Thanks for the link Kae. ;)

I would be very interested in a questionnaire evaluating the knowledge a pug player has about an instance.

I can imagine it could be something like "what is the most important thing you have to do (to not fail at) for this encounter ?" kind of question. And we could get with a bunch of answers for each class or role : "switch quickly targets", "dispell this", "heal this debuff", yadayada...

Checking shoulder enchants too is a good advice.

I was going to write a wall of text about how I handle pug players, but I realised that I already wrote everything on my blog ><

Kae said...

I suppose I should clarify what I mean by gear-checking: while checking gear in itself is not bad, it's that the vast majority of the times pug leaders decide to gear-check, they do so unfairly. As I said, wearing greens to cutting-edge content doesn't make any sense, and a wisely-done gear check can notice those and save a raid time by removing them before the run starts--or before a player is even invited to the raid.

However, most of the "gear checks" I have seen--both alliance and horde--are for things like Naxx and Sarth and VoA. Places that we ran back when we all had greens and blues anyway, aside from Koralon. Many, many pug leaders abuse the gear-checking sites, since so few of the "popular" ones provide little in the way of "this is what this person can safely run," so the leaders will often set their limits ridiculously high (to the point where they're kicking healers from a normal Sarth, no drakes run who are wearing Ulduar gear, as happened to a guildie of mine).

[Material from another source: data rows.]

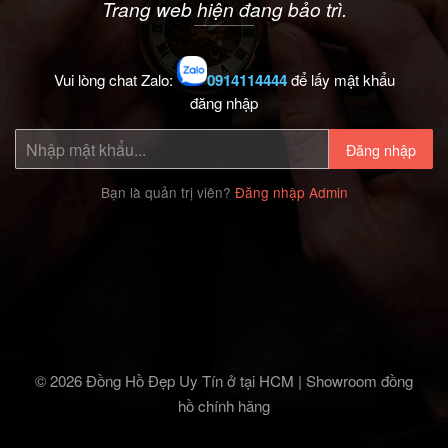
Trang web hiện đang bảo trì.
Vui lòng chat Zalo:
0914114444
để lấy mật khẩu
đăng nhập
Đăng nhập
Bạn là quản trị viên?
Đăng nhập Admin
© 2026 Đồng Hồ Đẹp Uy Tín ở tại HCM | Showroom đồng
hồ chính hãng‎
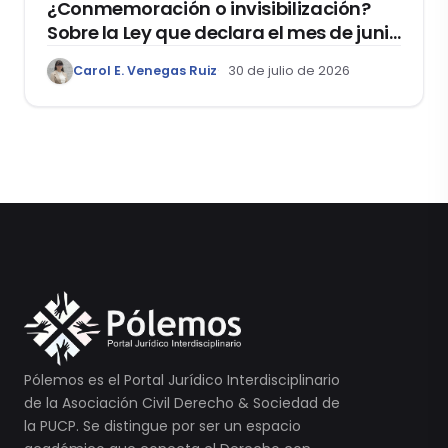
¿Conmemoración o invisibilización?
Sobre la Ley que declara el mes de junio
como el “Mes de la Vida y la Familia”
Carol E. Venegas Ruiz
30 de julio de 2026
Pólemos es el Portal Jurídico Interdisciplinario
de la Asociación Civil Derecho & Sociedad de
la PUCP. Se distingue por ser un espacio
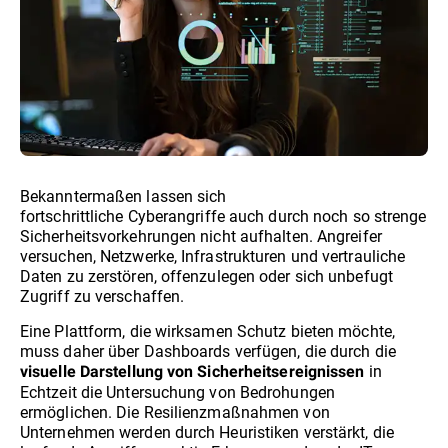
Bekanntermaßen lassen sich
fortschrittliche Cyberangriffe auch durch noch so strenge
Sicherheitsvorkehrungen nicht aufhalten. Angreifer
versuchen, Netzwerke, Infrastrukturen und vertrauliche
Daten zu zerstören, offenzulegen oder sich unbefugt
Zugriff zu verschaffen.
Eine Plattform, die wirksamen Schutz bieten möchte,
muss daher über Dashboards verfügen, die durch die
in
visuelle Darstellung von Sicherheitsereignissen
Echtzeit die Untersuchung von Bedrohungen
ermöglichen. Die Resilienzmaßnahmen von
Unternehmen werden durch Heuristiken verstärkt, die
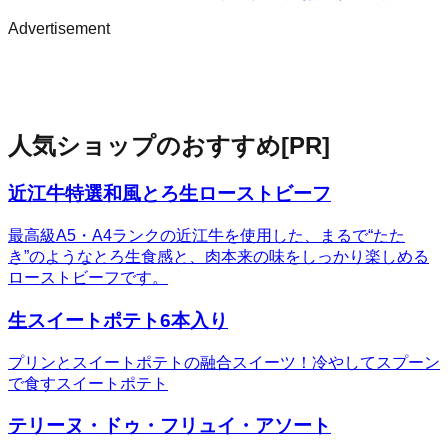
Advertisement
人気ショップのおすすめ
[PR]
近江牛特選和風とろ生ローストビーフ
最高級A5・A4ランクの近江牛を使用した、まるで“たた
き”のようなとろ生食感と、肉本来の味をしっかり楽しめる
ローストビーフです。
生スイートポテト6本入り
プリンとスイートポテトの融合スイーツ！冷やしてスプーン
で食すスイートポテト
テリーヌ・ドゥ・フリュイ・アソート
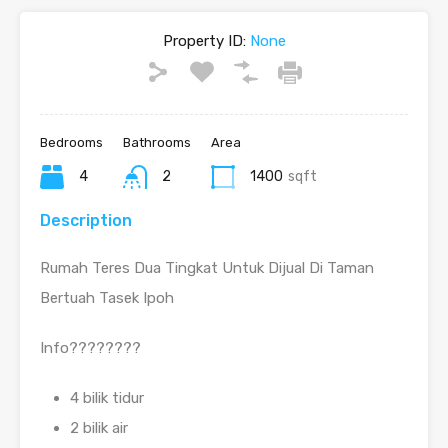
Property ID:
None
Bedrooms
Bathrooms
Area
4
2
1400
sqft
Description
Rumah Teres Dua Tingkat Untuk Dijual Di Taman
Bertuah Tasek Ipoh
Info????????
4 bilik tidur
2 bilik air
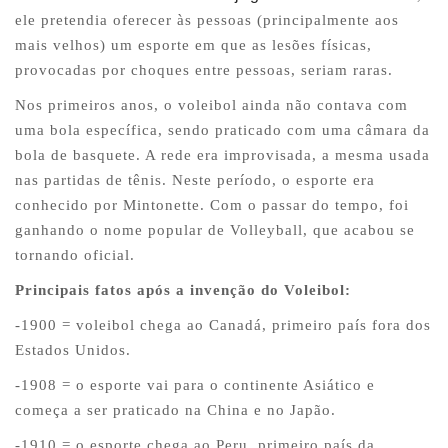
ele pretendia oferecer às pessoas (principalmente aos
mais velhos) um esporte em que as lesões físicas,
provocadas por choques entre pessoas, seriam raras.
Nos primeiros anos, o voleibol ainda não contava com
uma bola específica, sendo praticado com uma câmara da
bola de basquete. A rede era improvisada, a mesma usada
nas partidas de tênis. Neste período, o esporte era
conhecido por Mintonette. Com o passar do tempo, foi
ganhando o nome popular de Volleyball, que acabou se
tornando oficial.
Principais fatos após a invenção do Voleibol:
-1900 = voleibol chega ao Canadá, primeiro país fora dos
Estados Unidos.
-1908 = o esporte vai para o continente Asiático e
começa a ser praticado na China e no Japão.
-1910 = o esporte chega ao Peru, primeiro país da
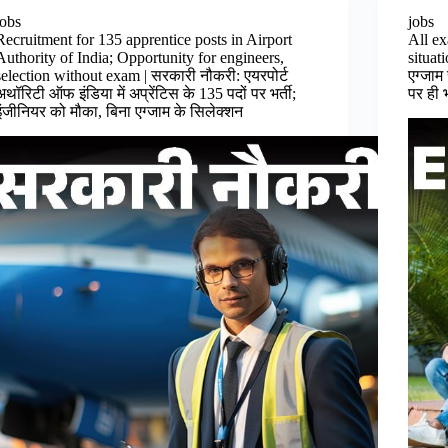
jobs
jobs
Recruitment for 135 apprentice posts in Airport
All ex
Authority of India; Opportunity for engineers,
situati
selection without exam | सरकारी नौकरी: एयरपोर्ट
एग्जा
अथॉरिटी ऑफ इंडिया में अप्रेंटिस के 135 पदों पर भर्ती;
पर ही 
इंजीनियर को मौका, बिना एग्जाम के सिलेक्शन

The Blizzard-introduced system of a gear-checker *should* help mitigate some of these problems, however, by controlling what the gear-level is itself. To quote the patch notes: "As part of the matchmaking system, some of the more difficult dungeons will have a minimum gear requirement. Players also need to meet the requirements for dungeons that require attunement, such as keys or quests. If a player does not meet the requirements for a particular dungeon, a lock icon will be displayed next to that dungeon. Hovering over this icon will display the requirements which have not been met."

What I imagine this means, given the ever-increasing gear tiers being introduced to the game, is that it will keep people in greens/blues out of ToC heroic and Icecrown raids, where they certainly don't have the HP/mana/regen to assist the raid in the same degree as a raider in a decent selection of atleast 219-232 epics.

Nefernet... my guild was joking in guild chat over the weekend about the questions such a questionnaire would have, and it went straight to Monty Python :D "WHAT is your name? WHAT is your favorite color? WHAT is the average airspeed velocity of an unladen swallow??!"

Mark said...

Thinking about it further, I would actually argue that unbuffed health should be the main discriminating stat in organizing PuGs. It's probably the only stat that is entirely unable to be overcome by skill -- if something will hit you for more than your health, it doesn't matter how good you are, you're going to die.

Of course, this also tends to have a bit of a built-in gear check too since non-tanks generally only get more stamina as a byproduct of obtaining better gear.